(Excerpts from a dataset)
######

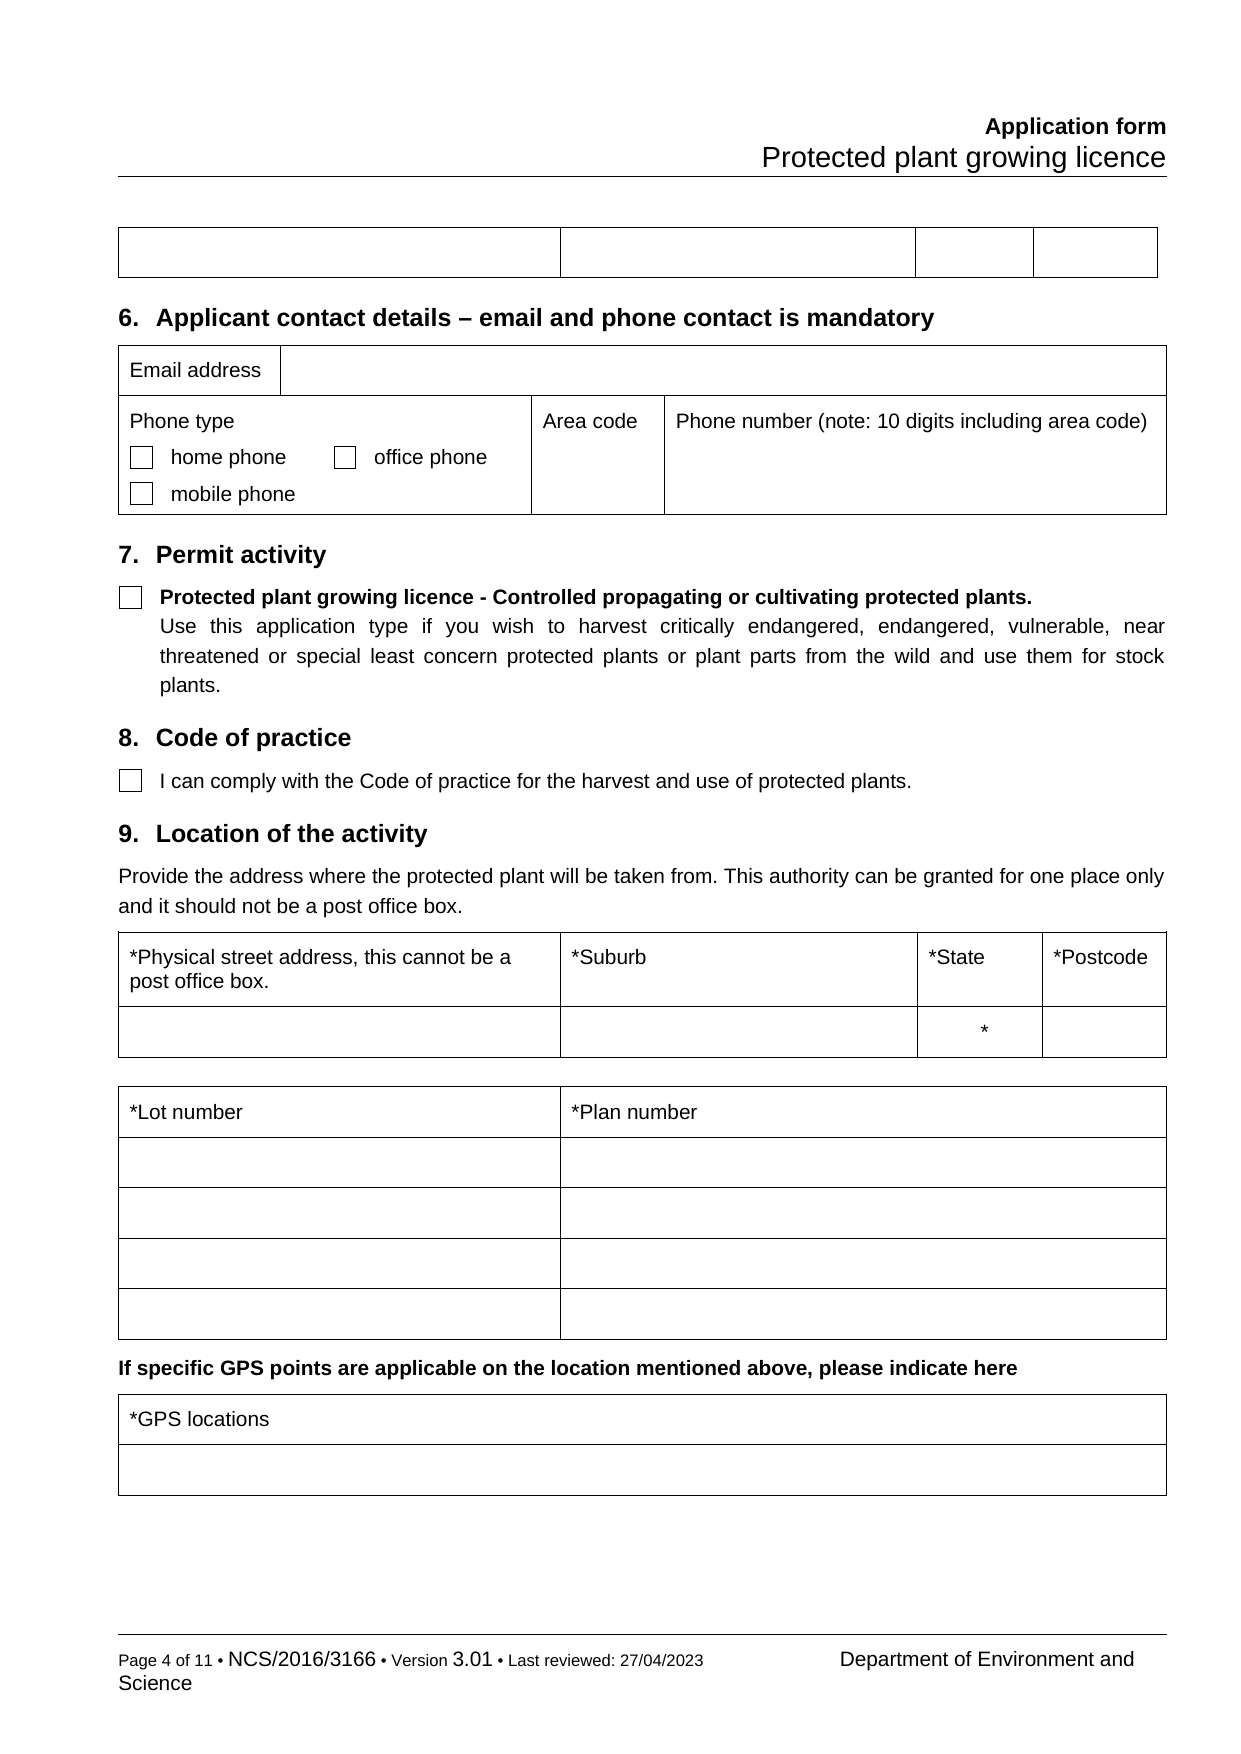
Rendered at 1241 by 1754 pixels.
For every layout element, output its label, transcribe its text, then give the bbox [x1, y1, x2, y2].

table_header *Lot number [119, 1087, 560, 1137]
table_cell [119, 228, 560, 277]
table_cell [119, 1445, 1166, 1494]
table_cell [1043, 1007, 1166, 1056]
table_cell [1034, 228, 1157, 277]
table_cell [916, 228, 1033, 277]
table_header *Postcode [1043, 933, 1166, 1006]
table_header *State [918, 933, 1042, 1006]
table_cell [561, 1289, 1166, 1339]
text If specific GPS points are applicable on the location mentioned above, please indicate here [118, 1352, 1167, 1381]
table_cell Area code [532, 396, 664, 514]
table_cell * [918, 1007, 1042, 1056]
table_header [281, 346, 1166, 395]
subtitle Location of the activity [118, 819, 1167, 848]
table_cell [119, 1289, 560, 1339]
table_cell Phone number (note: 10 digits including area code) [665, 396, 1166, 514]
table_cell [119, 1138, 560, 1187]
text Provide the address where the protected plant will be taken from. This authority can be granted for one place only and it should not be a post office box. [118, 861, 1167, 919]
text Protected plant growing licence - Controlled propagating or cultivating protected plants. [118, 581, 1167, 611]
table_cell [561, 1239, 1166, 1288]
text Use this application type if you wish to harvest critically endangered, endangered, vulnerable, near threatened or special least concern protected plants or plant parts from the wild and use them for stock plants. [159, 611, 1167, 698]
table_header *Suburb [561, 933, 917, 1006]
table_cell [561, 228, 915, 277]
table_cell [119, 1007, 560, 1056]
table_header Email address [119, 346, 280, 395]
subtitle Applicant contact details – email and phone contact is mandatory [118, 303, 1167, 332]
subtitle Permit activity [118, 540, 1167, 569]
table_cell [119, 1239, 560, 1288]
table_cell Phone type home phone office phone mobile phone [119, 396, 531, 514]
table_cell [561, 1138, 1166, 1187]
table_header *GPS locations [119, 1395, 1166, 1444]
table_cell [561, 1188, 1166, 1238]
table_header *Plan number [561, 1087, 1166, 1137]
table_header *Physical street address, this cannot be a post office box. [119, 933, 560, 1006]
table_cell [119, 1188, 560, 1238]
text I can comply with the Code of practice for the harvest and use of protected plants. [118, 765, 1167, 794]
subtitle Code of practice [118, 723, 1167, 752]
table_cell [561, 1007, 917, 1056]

######

**Task statement:** What this exercise asks for is every line of the data above with the word "office".

**Response area:**
text Provide the address where the protected plant will be taken from. This authority can be granted for one place only and it should not be a post office box. [118, 861, 1167, 919]
table_cell Phone type home phone office phone mobile phone [119, 396, 531, 514]
table_header *Physical street address, this cannot be a post office box. [119, 933, 560, 1006]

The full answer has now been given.